You will get a better harvest out of 4 or 5 well taken care of plants than 30 plants not taken care of very well. If I were you, I would save myself a lot of trouble and make 2 3-plant plots. You're almost guaranteed to have atleast a couple females out of it and you can handle taking care of two patches. I've made the very same mistake. I put about 20 my first year. They were all spread out and I had to devote a lot of time to them and still couldn't care for them adequately. Between some bad luck and males I ended up with one female that produced for me.


----------



## Disco94 (Mar 2, 2008)

^^^  Agree


----------



## longtimegrower (Mar 2, 2008)

Plant one good strain and not bagseed. You will make more from one good plant that just takes a small amount to get you high than with several bagseed plants.


----------



## 85cannabliss (Mar 3, 2008)

TheStickyIcky said:
			
		

> You will get a better harvest out of 4 or 5 well taken care of plants than 30 plants not taken care of very well. If I were you, I would save myself a lot of trouble and make 2 3-plant plots. You're almost guaranteed to have atleast a couple females out of it and you can handle taking care of two patches. I've made the very same mistake. I put about 20 my first year. They were all spread out and I had to devote a lot of time to them and still couldn't care for them adequately. Between some bad luck and males I ended up with one female that produced for me.



i wont be visiting them to care for them, but i will be treating the soil with potash in the lower of my holes. and a very light mix of fish blood up to a few inches from the top soil. i will also be using moisture retention such as perlite and vermaculite. so like i said earlier, the only visit ill need to take is if it doesnt rain for 7-10 days, and then ill make the labourius trip with gallons of water to top them all up. im hoping to visit at sexing time, only it is to move all my males to 1 female.



			
				longtimegrower said:
			
		

> Plant one good strain and not bagseed. You will make more from one good plant that just takes a small amount to get you high than with several bagseed plants.
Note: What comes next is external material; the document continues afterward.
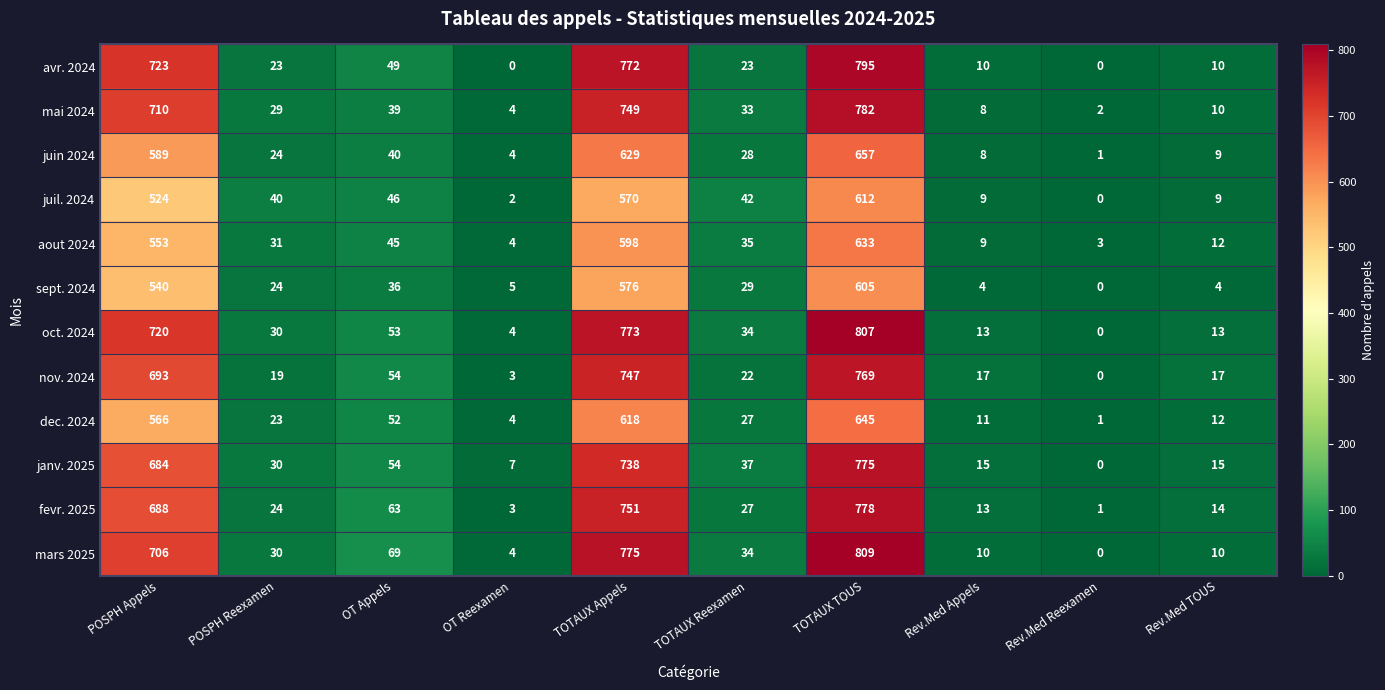

What is the difference between the maximum and minimum values in the juin 2024 series?

656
yeah i sort of agree with you there LTG, although seeds from good weed gotta mean good weed  dont it? anyway these are what i have for the grow besides begseed;

SKYWALKER
AFGHAN#1
ETHIOPIAN SUNSHINE
STONEY BUD (white widow X northernberry)

and then the bagseeds, and im also thing of getting some feminized SKUNK#11 seeds for my furthest sites. this so i know that im traveling the distance for 100% females.

thanks for the input tho guys, i just love that i can share what ive been dreaming up for the past 6 months. and get the help i need to ensure things go according to plan.

85C


----------



## Hick (Mar 3, 2008)

> . and a very light mix of fish blood up to a few inches from the top soil.


  The fish will likely attract critters. Critters that will "dig" to find the food source that they can smell. If you use fish or blood, dig and ammend your holes at least a month in advance.


----------



## 85cannabliss (Mar 3, 2008)

thanks for the heads up HICK, ill have to get started soon then.


----------



## 85cannabliss (May 5, 2008)

ok so my 1st seeds have cracked, and the growing begins. 4 stoneybud seeds cracked yesterday and i put them in fibre pots with ordinary potting soil. they are now on top of a heat mat in my snake vivarium (snake got out). so last night i prepared my soil, ive done as i said i was gonna mixed in vermaculite, water crystals and fish blood, and then splitt it into 5, 5litre bags.
i also have 5, 5 litre bags of the potash mixed soil.

cant wait to see these growoutside just waiting until they are a couple inches tall before i move them out. i have found around 20 decent plots for this year so i may put 1 or 2 in each.

wish me luck, 85C


----------



## smokybear (May 5, 2008)

Hi there. Everything sounds good except that your snakes got out! That's not cool. Anyways, sounds like you have a plan and you're well on your way. I will have my fingers crossed for you my friend. Keep us posted. Take care and be safe.


----------



## marcnh (Apr 22, 2009)

85,
I can see how you feel man!  The more you go to your plot, the better chance of getting caught and the more work it is.  Can you get clones?  That would be your best bet if you want low maintenance.  You probably also want to dig deep holes and add moisture crystals or some amendment to hold moisture.  You also want to weed out around your plants so your plant is the only one that needs water, then add some grass as a top dressing to inhibit evaporation.


----------